◆ **Apply what you read**:
(A) Answer these questions about the gas law problem:
(i) What average lung capacity does it give for a human?
(ii) What temperature does it give for the top of Mount Everest?
(iii) According to its short answer, about how many moles of air are in the lungs 10 meters below water?
(B) From the gas law problem, return the passage from "The number of moles of" to "equation: \(PV = nRT\)", copied word for word.
(C) In the gas law problem, why are both sides of the ideal gas law equation divided by RT?

◆ **Text for analysis**:
<<<<

Question

The average lung capacity of a human is \(6.0 \mathrm{~L}\). How many moles of air are in your lungs when you are in the following situations? a. At sea level \((T=298 \mathrm{~K}, P=1.00 \mathrm{~atm})\). b. \(10 . \mathrm{m}\) below water \((T=298 \mathrm{~K}, P=1.97 \mathrm{~atm})\). c. At the top of Mount Everest \((T=200 . \mathrm{K}, P=0.296 \mathrm{~atm})\).

Short answer

The number of moles of air in the lungs is approximately: a. 0.244 moles at sea level b. 0.479 moles 10 meters below water c. 0.108 moles at the top of Mount Everest

Step-by-step solution

Write down the Ideal Gas Law equation

First, write down the ideal gas law equation: \(PV = nRT\)

Rearrange the equation to solve for n

Next, rearrange the ideal gas law equation to solve for the number of moles (n). Divide both sides of the equation by RT, so that: \(n = \frac{PV}{RT}\)

>>>>

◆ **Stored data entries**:
<<<<

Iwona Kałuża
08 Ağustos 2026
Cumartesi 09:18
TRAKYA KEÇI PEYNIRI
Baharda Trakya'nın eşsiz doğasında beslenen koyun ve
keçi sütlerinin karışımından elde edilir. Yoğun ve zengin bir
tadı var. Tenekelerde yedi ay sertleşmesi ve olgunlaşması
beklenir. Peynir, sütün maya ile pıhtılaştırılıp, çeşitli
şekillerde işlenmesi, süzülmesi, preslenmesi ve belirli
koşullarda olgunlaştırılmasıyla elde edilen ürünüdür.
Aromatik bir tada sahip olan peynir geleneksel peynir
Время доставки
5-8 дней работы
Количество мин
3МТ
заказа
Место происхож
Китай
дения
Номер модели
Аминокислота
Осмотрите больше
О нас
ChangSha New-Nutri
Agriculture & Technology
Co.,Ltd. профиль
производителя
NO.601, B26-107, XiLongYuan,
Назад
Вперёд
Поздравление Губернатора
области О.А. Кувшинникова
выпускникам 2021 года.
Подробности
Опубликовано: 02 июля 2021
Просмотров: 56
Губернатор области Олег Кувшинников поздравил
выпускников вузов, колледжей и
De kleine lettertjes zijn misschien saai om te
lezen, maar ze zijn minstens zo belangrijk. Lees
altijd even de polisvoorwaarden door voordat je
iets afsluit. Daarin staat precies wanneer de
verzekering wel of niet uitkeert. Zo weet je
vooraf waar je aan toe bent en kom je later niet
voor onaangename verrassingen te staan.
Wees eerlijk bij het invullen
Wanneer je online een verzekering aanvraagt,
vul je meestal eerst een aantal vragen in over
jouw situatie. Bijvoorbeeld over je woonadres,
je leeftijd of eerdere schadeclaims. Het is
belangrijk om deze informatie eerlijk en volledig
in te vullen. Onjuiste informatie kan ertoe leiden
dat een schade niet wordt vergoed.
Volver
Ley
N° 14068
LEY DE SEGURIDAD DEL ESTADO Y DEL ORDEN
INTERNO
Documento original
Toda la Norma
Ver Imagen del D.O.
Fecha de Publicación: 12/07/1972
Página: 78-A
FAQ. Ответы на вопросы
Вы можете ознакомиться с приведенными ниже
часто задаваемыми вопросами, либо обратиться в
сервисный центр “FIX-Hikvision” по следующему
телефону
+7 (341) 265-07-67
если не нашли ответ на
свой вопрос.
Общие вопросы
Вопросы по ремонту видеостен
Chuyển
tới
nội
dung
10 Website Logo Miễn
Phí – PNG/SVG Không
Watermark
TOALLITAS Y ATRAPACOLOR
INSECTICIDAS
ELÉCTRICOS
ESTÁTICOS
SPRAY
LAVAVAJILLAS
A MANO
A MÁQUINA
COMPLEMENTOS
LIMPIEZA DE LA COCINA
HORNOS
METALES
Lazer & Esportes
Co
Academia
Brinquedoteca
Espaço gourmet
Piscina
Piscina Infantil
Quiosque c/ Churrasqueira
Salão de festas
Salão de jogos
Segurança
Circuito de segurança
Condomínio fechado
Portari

>>>>

◆ **Responses for each task**:
(A)
(i) 6.0 L
(ii) 200. K
(iii) About 0.479 moles

(B)
The number of moles of air in the lungs is approximately: a. 0.244 moles at sea level b. 0.479 moles 10 meters below water c. 0.108 moles at the top of Mount Everest

Step-by-step solution

Write down the Ideal Gas Law equation

First, write down the ideal gas law equation: \(PV = nRT\)

(C) The equation is rearranged to solve for the number of moles, n. Dividing both sides of PV = nRT by RT leaves n = PV/RT.